When academics say a certain market has evidence of chaotic processes what are they looking for. Chaotic systems have certain attributes, one of which is strange attractors, these give rise to cyclical processes. But unique to chaotic systems is the fact these attractors have non-integer dimensions (there is a tool, based on correlation dimension for measuring the dimension of strange attractors).
The blog has talked about this structure before. It is a feature of the natural world, the natural world does not seem to have perfect forms Plato saw in his mind.
However certain ideas of Penrose and others suggest they may have an existence in the natural world. But not the natural world as you experience it, which is supremely fractal, but with that which you experience it, your mind interacting with the world. The computation of the mind itself may be connected with the world of Plato.
The fractal non-periodic cycles in a chaotic system produce some of the effects one sees in financial markets. That sense of being able to see structure very clearly, after the effect, because predicting the effect is impossible.
Those cycles in markets except perhaps in commodities do not come from the natural world they probably come from the action of attractors, which are computational processes, with no predictability. That issue is the problem of prediction based on structural analysis working sometimes and not others.
But the markets may be a bridge between the natural world and the world of Plato. The processes Penrose talks about may be connected with certain technologies in the mind, and thus consciousness itself. The market is the intense application of the mind in an incredibly focused manner, the focus provided by $$$. If it is anything in this world, then it is there.
One could explain crashes in the market by this feature of chaotic systems: that disorders happen when changes are accumulated to a certain point. The market has chaos in it, there is no question of it, but there are minds in it as well.
The determinism in chaotic system, is a kind of negative determinism, the system will act as it acts until it has to reorder itself. But the mind has intentionality. This is a kind of theoretical back up for the ideas of revaluation this blog has been discussed.
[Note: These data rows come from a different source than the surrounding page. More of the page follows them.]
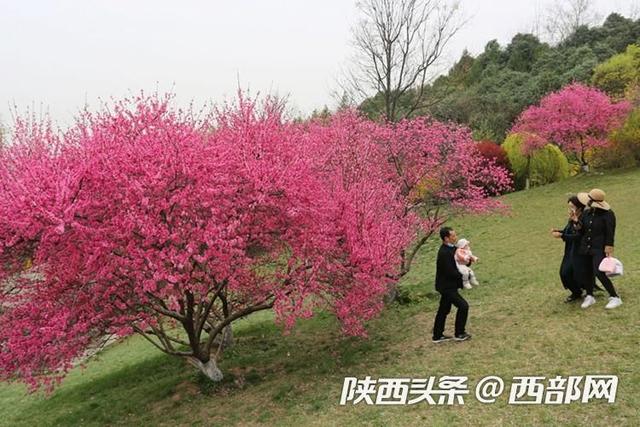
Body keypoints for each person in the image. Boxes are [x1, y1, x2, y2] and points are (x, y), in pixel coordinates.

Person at [576, 189, 622, 309]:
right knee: (586, 271)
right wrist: (576, 222)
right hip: (586, 247)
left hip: (599, 248)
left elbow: (610, 232)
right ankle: (590, 295)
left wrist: (609, 248)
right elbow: (582, 230)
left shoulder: (608, 214)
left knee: (599, 272)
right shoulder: (586, 213)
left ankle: (615, 297)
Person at [432, 227, 472, 343]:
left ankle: (437, 336)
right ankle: (460, 333)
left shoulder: (454, 249)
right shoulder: (443, 253)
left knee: (443, 310)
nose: (456, 237)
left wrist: (468, 260)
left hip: (449, 286)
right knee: (463, 306)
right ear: (446, 238)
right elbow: (450, 271)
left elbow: (461, 261)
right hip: (446, 287)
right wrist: (465, 277)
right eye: (453, 236)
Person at [551, 196, 591, 303]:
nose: (570, 209)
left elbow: (579, 236)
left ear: (579, 207)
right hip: (570, 250)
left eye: (572, 207)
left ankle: (584, 291)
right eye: (569, 207)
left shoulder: (584, 217)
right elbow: (567, 231)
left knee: (576, 272)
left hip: (579, 251)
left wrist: (562, 236)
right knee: (564, 273)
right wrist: (558, 231)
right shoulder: (572, 217)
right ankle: (577, 292)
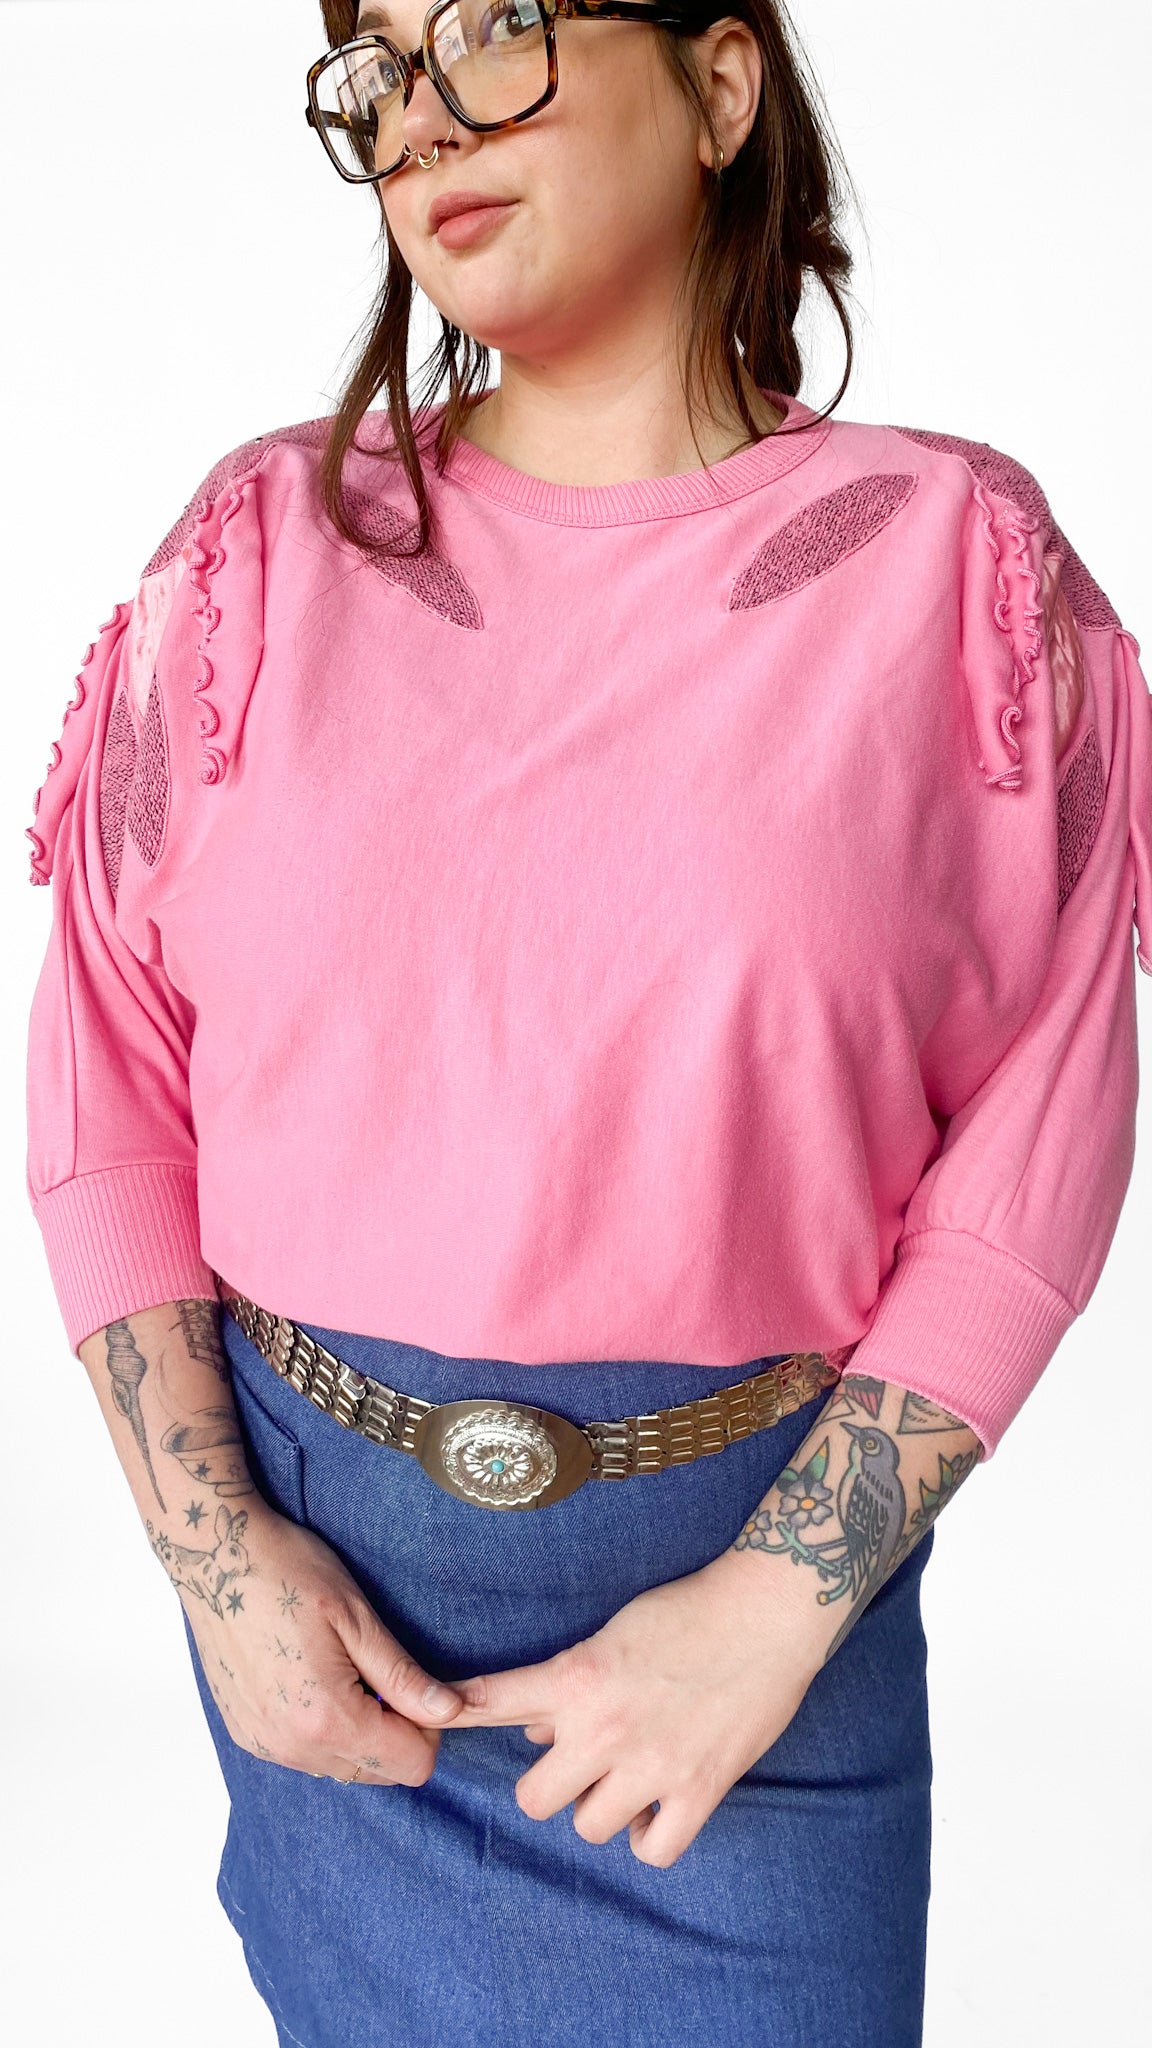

The revaluations of the crisis were not chaotic they were accurate, once it was clear that the millions of mortgages underlying asset values were in fact debt not assets. It could be conjectured the actions of minds triggered a chaotic re-organization. Intentionality uses processes, it is just the market may to an extent be a way for the mind to use chaotic processes.
Everything matters in investing, every intentional creative act in society. But one does not need to take account of these, one just needs to look at the financial statement, because they show up there. The economy itself is referenced in working capital and more broadly in revenue (but reference this to cash, particularly working capital, to more precisely value revenue).
But one needs to look at what is actually happening in the economy, how money flow is being used to float those assets values and how the market has been rejecting this.
But what else could it do, it is there to correctly value and it is incredibly precise and accurate at doing this. This is partly the reason why some investors have got incredibly rich by their ability to pick these companies before the market gets to value them. The *market* never really predicts that is why those companies are there to value.
It is true projections get made, but these tend to be inaccurate and get discounted as they are made, thus their effect dissipates (another source of the time decay this blog has talked about). They tend to be least discounted at market tops, which is why they are market tops.
But this is when they should be most discounted. It calms the view of the market to say there is no predictability, because there cannot be. One does not need to worry about whether the mind can predict or not, one can say the market does not have the structure to allow this. So you must take account of what is happening now, it is one reason why the year on year comparisons in the financial statements are so powerful.
Why should you do this, well the analysis of financial statements has produced this great wealth. What this is really saying is those intentional processes are showing in the financial statements.